Becoming a data scientist mandates a significant interdisciplinary journey; besides the required training in mathematics, statistics, computer science (e.g., programming, databases etc.) it also requires a basic understanding of the system modeled. It takes years of formal and on the job training to become an expert in this field. Data scientists have been exceedingly employed in manufacturing lines to identify issues and improve the overall manufacturing efficiency. The first step in this process is to extract data from numerous dissimilar sources and transform it into a more digestible format for modeling purposes.
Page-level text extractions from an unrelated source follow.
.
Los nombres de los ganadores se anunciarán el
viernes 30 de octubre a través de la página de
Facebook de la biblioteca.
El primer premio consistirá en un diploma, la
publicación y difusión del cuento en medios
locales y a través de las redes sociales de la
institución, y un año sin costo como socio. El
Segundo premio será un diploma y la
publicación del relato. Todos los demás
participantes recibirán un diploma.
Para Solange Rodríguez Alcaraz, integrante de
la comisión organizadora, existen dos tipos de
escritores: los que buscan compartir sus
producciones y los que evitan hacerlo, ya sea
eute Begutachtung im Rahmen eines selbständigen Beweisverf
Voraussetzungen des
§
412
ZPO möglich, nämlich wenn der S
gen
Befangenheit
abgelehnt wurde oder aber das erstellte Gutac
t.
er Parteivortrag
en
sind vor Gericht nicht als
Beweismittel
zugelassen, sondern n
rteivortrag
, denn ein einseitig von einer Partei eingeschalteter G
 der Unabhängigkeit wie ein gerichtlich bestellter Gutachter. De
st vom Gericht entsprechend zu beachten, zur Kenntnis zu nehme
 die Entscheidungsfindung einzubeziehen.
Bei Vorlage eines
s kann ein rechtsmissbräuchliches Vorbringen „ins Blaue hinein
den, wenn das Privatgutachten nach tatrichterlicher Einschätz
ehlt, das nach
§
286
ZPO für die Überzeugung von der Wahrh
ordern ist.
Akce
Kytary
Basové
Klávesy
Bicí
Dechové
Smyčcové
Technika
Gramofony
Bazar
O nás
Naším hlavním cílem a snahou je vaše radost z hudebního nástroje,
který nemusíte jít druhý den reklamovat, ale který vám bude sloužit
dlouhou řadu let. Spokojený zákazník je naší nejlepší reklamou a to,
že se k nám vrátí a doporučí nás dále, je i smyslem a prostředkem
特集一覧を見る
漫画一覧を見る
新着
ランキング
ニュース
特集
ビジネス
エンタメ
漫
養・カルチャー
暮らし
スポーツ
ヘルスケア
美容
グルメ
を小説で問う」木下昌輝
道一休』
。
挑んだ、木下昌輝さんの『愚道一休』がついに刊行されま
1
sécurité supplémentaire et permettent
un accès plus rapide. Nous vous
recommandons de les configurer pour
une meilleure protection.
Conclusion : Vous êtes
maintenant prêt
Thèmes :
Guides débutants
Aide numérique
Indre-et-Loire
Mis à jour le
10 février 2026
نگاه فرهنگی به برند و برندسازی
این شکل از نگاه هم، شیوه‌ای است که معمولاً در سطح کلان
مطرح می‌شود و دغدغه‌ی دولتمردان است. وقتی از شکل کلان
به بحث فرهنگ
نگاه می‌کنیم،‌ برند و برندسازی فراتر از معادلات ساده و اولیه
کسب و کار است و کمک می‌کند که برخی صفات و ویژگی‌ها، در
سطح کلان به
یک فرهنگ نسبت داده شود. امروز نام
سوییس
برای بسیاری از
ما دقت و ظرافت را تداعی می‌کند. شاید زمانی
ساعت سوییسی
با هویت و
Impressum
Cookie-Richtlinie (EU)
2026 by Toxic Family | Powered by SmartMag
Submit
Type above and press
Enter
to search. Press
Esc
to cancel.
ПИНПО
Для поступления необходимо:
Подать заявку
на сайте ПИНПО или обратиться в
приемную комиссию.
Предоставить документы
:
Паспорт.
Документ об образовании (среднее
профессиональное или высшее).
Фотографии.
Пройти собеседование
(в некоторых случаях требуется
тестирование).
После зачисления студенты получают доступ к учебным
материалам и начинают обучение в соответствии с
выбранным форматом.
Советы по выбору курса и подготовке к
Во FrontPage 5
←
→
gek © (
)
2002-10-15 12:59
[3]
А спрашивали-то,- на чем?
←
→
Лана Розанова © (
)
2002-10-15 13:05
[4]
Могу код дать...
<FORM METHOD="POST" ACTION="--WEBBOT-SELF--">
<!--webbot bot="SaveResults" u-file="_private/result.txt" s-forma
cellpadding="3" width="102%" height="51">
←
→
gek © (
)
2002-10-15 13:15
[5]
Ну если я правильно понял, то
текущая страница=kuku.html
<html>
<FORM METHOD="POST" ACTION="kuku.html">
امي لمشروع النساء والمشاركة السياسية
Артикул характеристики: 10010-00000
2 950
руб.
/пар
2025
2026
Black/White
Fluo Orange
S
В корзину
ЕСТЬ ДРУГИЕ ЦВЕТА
Industry leaders have long contended that data wrangling is exceedingly time consuming and unstructured to serve many of the quality needs of customers throughout the manufacturing industry[1],[2]
To relieve the data wrangling burden on the data scientist, we have introduced the SmartFactory Rx Digital Platform that addresses this challenge by providing an easy to use, highly configurable minimal code environment with established connectors to many common data sources, including flat files. This way, Extracting, Transferring, Logging (ETL) and contextualizing data becomes a reduced chore and thus the data scientists can spend their time more productively to monitor, get insights and optimize the process they are responsible for.
The initial stage of ETL and contextualization is just the tip of the iceberg of the data scientist’s burden. Additional challenges that data scientists face in many manufacturing line setups today are typically the following: working with multiple software packages for data gathering and analytics (depending on the data source) and addressing the various connectivity and integration challenges. (Figure 1A). These challenges lead to a constant need for data scientists to rely on IT for support and diminishes the data scientist’s ability to rapidly extract supplementary value out of the data.